Saved data entries
--- START ---

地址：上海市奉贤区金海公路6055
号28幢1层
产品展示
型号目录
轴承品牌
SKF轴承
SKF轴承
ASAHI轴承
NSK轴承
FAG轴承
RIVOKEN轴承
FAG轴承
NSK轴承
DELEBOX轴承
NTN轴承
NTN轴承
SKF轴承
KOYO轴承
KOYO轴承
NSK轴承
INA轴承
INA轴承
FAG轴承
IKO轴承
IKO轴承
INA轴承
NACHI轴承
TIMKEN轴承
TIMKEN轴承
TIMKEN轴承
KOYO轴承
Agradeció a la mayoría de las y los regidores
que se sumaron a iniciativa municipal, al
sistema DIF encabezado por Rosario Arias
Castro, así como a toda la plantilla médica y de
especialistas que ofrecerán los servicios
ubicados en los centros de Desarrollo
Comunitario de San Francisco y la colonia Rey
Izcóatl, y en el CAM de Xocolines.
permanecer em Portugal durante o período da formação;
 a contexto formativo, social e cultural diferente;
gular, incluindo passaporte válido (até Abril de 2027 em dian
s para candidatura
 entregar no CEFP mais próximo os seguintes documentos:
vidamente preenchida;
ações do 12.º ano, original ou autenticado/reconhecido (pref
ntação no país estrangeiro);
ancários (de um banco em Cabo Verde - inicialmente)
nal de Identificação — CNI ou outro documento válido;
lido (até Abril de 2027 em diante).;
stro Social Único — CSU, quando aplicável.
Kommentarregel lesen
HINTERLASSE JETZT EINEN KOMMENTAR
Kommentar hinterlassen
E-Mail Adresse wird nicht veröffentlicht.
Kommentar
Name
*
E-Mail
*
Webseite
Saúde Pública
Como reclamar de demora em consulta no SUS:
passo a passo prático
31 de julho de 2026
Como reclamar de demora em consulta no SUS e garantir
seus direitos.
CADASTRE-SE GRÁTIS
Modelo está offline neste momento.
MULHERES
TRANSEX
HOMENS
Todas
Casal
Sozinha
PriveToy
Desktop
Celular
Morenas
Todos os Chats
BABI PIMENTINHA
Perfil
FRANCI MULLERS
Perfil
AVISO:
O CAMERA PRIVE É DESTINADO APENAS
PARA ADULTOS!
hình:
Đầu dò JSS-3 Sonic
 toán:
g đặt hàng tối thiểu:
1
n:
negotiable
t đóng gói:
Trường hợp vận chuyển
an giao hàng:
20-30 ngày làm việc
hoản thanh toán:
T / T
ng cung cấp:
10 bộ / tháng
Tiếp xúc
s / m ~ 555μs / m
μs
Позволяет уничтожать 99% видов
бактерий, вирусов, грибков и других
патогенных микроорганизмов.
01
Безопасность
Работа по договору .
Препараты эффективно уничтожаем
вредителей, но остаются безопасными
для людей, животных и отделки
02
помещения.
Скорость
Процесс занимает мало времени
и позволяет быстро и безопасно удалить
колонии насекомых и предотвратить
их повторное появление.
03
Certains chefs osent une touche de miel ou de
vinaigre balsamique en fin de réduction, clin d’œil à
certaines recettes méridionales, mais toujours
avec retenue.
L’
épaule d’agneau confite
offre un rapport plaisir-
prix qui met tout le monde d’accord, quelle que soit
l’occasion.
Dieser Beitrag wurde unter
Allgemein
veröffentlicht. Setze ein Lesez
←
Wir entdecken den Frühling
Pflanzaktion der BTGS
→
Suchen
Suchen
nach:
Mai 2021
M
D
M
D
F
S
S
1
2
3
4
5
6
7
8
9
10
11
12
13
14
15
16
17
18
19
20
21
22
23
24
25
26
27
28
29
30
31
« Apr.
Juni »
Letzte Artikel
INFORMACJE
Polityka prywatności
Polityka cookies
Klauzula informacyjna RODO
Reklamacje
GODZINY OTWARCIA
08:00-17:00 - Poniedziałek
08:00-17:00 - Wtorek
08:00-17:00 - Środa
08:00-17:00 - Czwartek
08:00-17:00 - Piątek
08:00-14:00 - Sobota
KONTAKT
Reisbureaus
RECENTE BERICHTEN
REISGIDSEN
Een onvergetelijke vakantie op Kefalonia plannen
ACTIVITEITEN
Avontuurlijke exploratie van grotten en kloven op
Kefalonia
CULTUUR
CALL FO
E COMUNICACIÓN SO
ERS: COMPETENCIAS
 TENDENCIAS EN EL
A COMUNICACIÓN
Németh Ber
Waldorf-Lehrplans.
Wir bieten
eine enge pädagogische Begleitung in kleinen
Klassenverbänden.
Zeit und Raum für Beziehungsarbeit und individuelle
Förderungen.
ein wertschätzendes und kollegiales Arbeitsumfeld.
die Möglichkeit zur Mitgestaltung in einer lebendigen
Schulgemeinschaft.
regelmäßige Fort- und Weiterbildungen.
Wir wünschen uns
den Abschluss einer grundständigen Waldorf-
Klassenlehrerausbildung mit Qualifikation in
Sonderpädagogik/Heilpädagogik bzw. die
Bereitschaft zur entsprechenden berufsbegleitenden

--- END ---

Transcribe every line of the records above without changing anything.

OUTPUT OF THE EXERCISE –
地址：上海市奉贤区金海公路6055
号28幢1层
产品展示
型号目录
轴承品牌
SKF轴承
SKF轴承
ASAHI轴承
NSK轴承
FAG轴承
RIVOKEN轴承
FAG轴承
NSK轴承
DELEBOX轴承
NTN轴承
NTN轴承
SKF轴承
KOYO轴承
KOYO轴承
NSK轴承
INA轴承
INA轴承
FAG轴承
IKO轴承
IKO轴承
INA轴承
NACHI轴承
TIMKEN轴承
TIMKEN轴承
TIMKEN轴承
KOYO轴承
Agradeció a la mayoría de las y los regidores
que se sumaron a iniciativa municipal, al
sistema DIF encabezado por Rosario Arias
Castro, así como a toda la plantilla médica y de
especialistas que ofrecerán los servicios
ubicados en los centros de Desarrollo
Comunitario de San Francisco y la colonia Rey
Izcóatl, y en el CAM de Xocolines.
permanecer em Portugal durante o período da formação;
 a contexto formativo, social e cultural diferente;
gular, incluindo passaporte válido (até Abril de 2027 em dian
s para candidatura
 entregar no CEFP mais próximo os seguintes documentos:
vidamente preenchida;
ações do 12.º ano, original ou autenticado/reconhecido (pref
ntação no país estrangeiro);
ancários (de um banco em Cabo Verde - inicialmente)
nal de Identificação — CNI ou outro documento válido;
lido (até Abril de 2027 em diante).;
stro Social Único — CSU, quando aplicável.
Kommentarregel lesen
HINTERLASSE JETZT EINEN KOMMENTAR
Kommentar hinterlassen
E-Mail Adresse wird nicht veröffentlicht.
Kommentar
Name
*
E-Mail
*
Webseite
Saúde Pública
Como reclamar de demora em consulta no SUS:
passo a passo prático
31 de julho de 2026
Como reclamar de demora em consulta no SUS e garantir
seus direitos.
CADASTRE-SE GRÁTIS
Modelo está offline neste momento.
MULHERES
TRANSEX
HOMENS
Todas
Casal
Sozinha
PriveToy
Desktop
Celular
Morenas
Todos os Chats
BABI PIMENTINHA
Perfil
FRANCI MULLERS
Perfil
AVISO:
O CAMERA PRIVE É DESTINADO APENAS
PARA ADULTOS!
hình:
Đầu dò JSS-3 Sonic
 toán:
g đặt hàng tối thiểu:
1
n:
negotiable
t đóng gói:
Trường hợp vận chuyển
an giao hàng:
20-30 ngày làm việc
hoản thanh toán:
T / T
ng cung cấp:
10 bộ / tháng
Tiếp xúc
s / m ~ 555μs / m
μs
Позволяет уничтожать 99% видов
бактерий, вирусов, грибков и других
патогенных микроорганизмов.
01
Безопасность
Работа по договору .
Препараты эффективно уничтожаем
вредителей, но остаются безопасными
для людей, животных и отделки
02
помещения.
Скорость
Процесс занимает мало времени
и позволяет быстро и безопасно удалить
колонии насекомых и предотвратить
их повторное появление.
03
Certains chefs osent une touche de miel ou de
vinaigre balsamique en fin de réduction, clin d’œil à
certaines recettes méridionales, mais toujours
avec retenue.
L’
épaule d’agneau confite
offre un rapport plaisir-
prix qui met tout le monde d’accord, quelle que soit
l’occasion.
Dieser Beitrag wurde unter
Allgemein
veröffentlicht. Setze ein Lesez
←
Wir entdecken den Frühling
Pflanzaktion der BTGS
→
Suchen
Suchen
nach:
Mai 2021
M
D
M
D
F
S
S
1
2
3
4
5
6
7
8
9
10
11
12
13
14
15
16
17
18
19
20
21
22
23
24
25
26
27
28
29
30
31
« Apr.
Juni »
Letzte Artikel
INFORMACJE
Polityka prywatności
Polityka cookies
Klauzula informacyjna RODO
Reklamacje
GODZINY OTWARCIA
08:00-17:00 - Poniedziałek
08:00-17:00 - Wtorek
08:00-17:00 - Środa
08:00-17:00 - Czwartek
08:00-17:00 - Piątek
08:00-14:00 - Sobota
KONTAKT
Reisbureaus
RECENTE BERICHTEN
REISGIDSEN
Een onvergetelijke vakantie op Kefalonia plannen
ACTIVITEITEN
Avontuurlijke exploratie van grotten en kloven op
Kefalonia
CULTUUR
CALL FO
E COMUNICACIÓN SO
ERS: COMPETENCIAS
 TENDENCIAS EN EL
A COMUNICACIÓN
Németh Ber
Waldorf-Lehrplans.
Wir bieten
eine enge pädagogische Begleitung in kleinen
Klassenverbänden.
Zeit und Raum für Beziehungsarbeit und individuelle
Förderungen.
ein wertschätzendes und kollegiales Arbeitsumfeld.
die Möglichkeit zur Mitgestaltung in einer lebendigen
Schulgemeinschaft.
regelmäßige Fort- und Weiterbildungen.
Wir wünschen uns
den Abschluss einer grundständigen Waldorf-
Klassenlehrerausbildung mit Qualifikation in
Sonderpädagogik/Heilpädagogik bzw. die
Bereitschaft zur entsprechenden berufsbegleitenden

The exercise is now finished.